Photo: Felix Carroll
The introduction of a new English translation of the Roman Missal will take effect Nov. 27, the First Sunday of Advent. Changes in grammar, word order, and vocabulary are reflected throughout the new text.
A Page Turner
From the greeting through the dismissal at Mass, both parishioners and clergy in churches throughout the English-speaking world will soon be stepping into new linguistic terrain.
The result of years of painstaking work by language, biblical, and liturgical scholars will take effect Nov. 27, the First Sunday of Advent, with the introduction of a new English translation of the Roman Missal. Clergy throughout the Church, including the Marian Fathers of the Immaculate Conception, hail the new translation for its attentive adherence to the powerful meaning and beautiful imagery of the original Latin texts.
"It's an exciting opportunity," says Fr. Andy Davy, MIC, the parochial vicar of St. Mary Parish in Plano, Ill. "Through Mass, we have the opportunity to encounter Christ, so the closer we are — the more concise we are — to the actual words that Christ wants us to pray, the better we're able to worship God."
Along with other English-speaking parishes, St. Mary Parish has spent months preparing. They've held workshops, provided guidelines, and published articles in church bulletins explaining the changes and the reason for their implementation. Father Andy said the concerted catechetical efforts serve as a "preemptive measure" to reduce confusion, skepticism, and frustration for what amounts to the most significant changes in the Order of the Mass in more than 40 years.
"I think the biggest question was, 'Why do we need this?'" says Andrew Kuffel, a parishioner of St. Peter Parish in Kenosha, Wis., another Marian-administered parish. "So skepticism is our biggest obstacle. As the presentations go on and we explain the reasoning behind the updates, the skepticism has turned to acceptance.
"I think this period of preparation has given us an opportunity to reflect on what it means to be a Catholic and how central the Mass is in our faith," Andrew says. "This is why we come together. This is who we are."
Still, no one expects an easy transition. Changes in grammar, word order, and vocabulary are reflected throughout the new text, in the prescribed prayers, chants, and instructions that millions of Catholics know by heart.
For instance, the Nicene Creed will now begin with "I believe in one God, the Father almighty ..." rather than "We believe ... ."
"It's a simple change," says Fr. Andy, "but it's a powerful change. It's more personal, rather than with the generic 'We.' It's like Jesus looking at us and saying, 'Who do you say I am?'"

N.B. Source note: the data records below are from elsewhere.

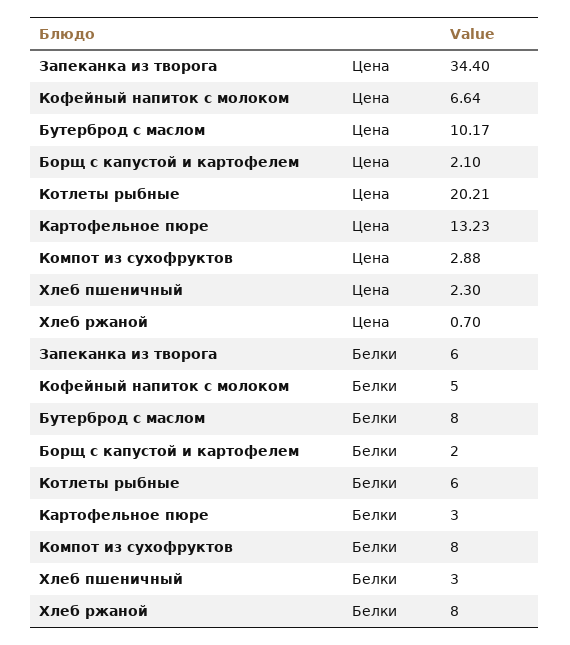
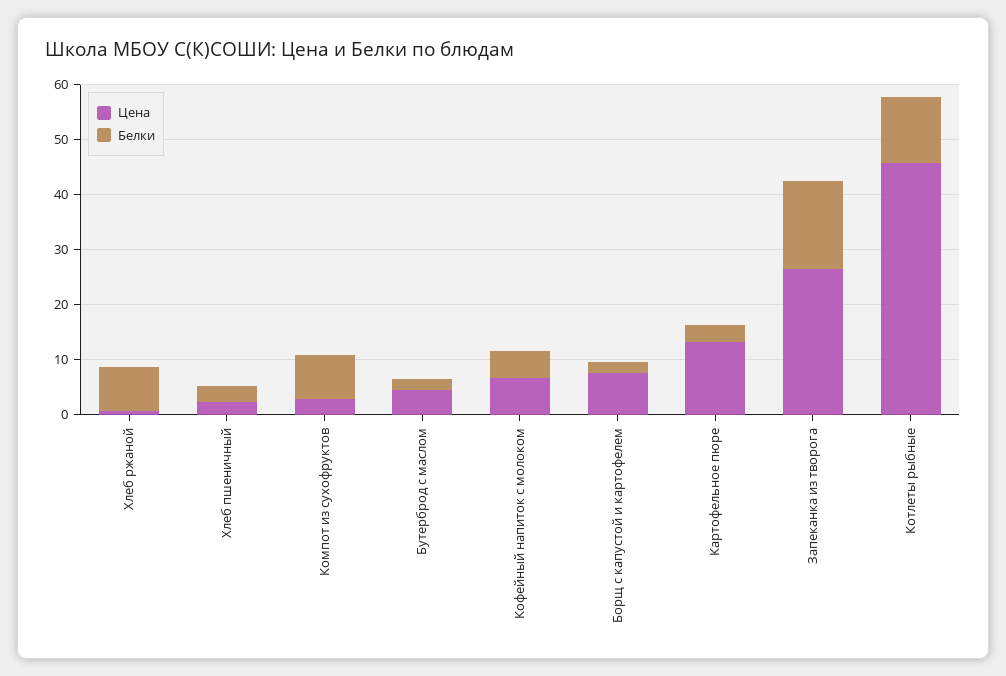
  {
    "Цена": {
-     "Запеканка из творога": 34.4,
+     "Запеканка из творога": 26,
      "Кофейный напиток с молоком": 6.64,
-     "Бутерброд с маслом": 10.17,
+     "Бутерброд с маслом": 4,
-     "Борщ с капустой и картофелем": 2.1,
+     "Борщ с капустой и картофелем": 8,
-     "Котлеты рыбные": 20.21,
+     "Котлеты рыбные": 46,
      "Картофельное пюре": 13.23,
      "Компот из сухофруктов": 2.88,
      "Хлеб пшеничный": 2.3,
      "Хлеб ржаной": 0.7
    },
    "Белки": {
-     "Запеканка из творога": 6,
+     "Запеканка из творога": 16,
      "Кофейный напиток с молоком": 5,
-     "Бутерброд с маслом": 8,
+     "Бутерброд с маслом": 2,
      "Борщ с капустой и картофелем": 2,
-     "Котлеты рыбные": 6,
+     "Котлеты рыбные": 12,
      "Картофельное пюре": 3,
      "Компот из сухофруктов": 8,
      "Хлеб пшеничный": 3,
      "Хлеб ржаной": 8
    }
  }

The new translation rediscovers poetic language lost under the current text. For instance, Psalm 133 is now reflected in Eucharistic Prayer II when instead of the priest saying, "Let Your Spirit come upon these gifts to make them holy ..." he will now say, "Make holy, therefore, these gifts, we pray, by sending down Your Spirit upon them like the dewfall."
As parishioners will soon experience, the new translation encourages the nurturing of a more humble, sorrowful attitude toward God, acknowledging our dependence on His grace for our salvation.
For example, in the Confiteor (Penitential Act), instead of simply saying, "I have sinned through my own fault," we will now strike our breast three times while exclaiming
"Through my fault, through my fault, through my most grievous fault."
"This new translation [of the Confiteor] will help open us up to a deeper experience of The Divine Mercy by giving us words to not merely express an apology but to offer heartfelt contrition and sorrow for our sins," says Fr. Andy.
Confirmed by the Holy See in 2008 after being approved by the English-speaking Bishops, the new translation reflects Pope Benedict XVI's emphasis on a sacred encounter with the Lord in the liturgy. As the Holy Father says in his recent book Light of the World, "The point [of the liturgy] is to go out of and beyond ourselves, to give ourselves to [the Lord], and to let ourselves be touched by Him."
To that end, those who tend to recite the responses at Mass mechanically will soon find reason to look afresh at the Church's greatest prayer as a life-changing encounter with Christ.
"We can take for granted what is actually happening in Mass," says Fr. Andy. "Getting out of our comfort zone wakes us up. Even those growing pains of struggling at the beginning with some of the wording, that's okay, because we're rediscovering this great treasure of the Mass."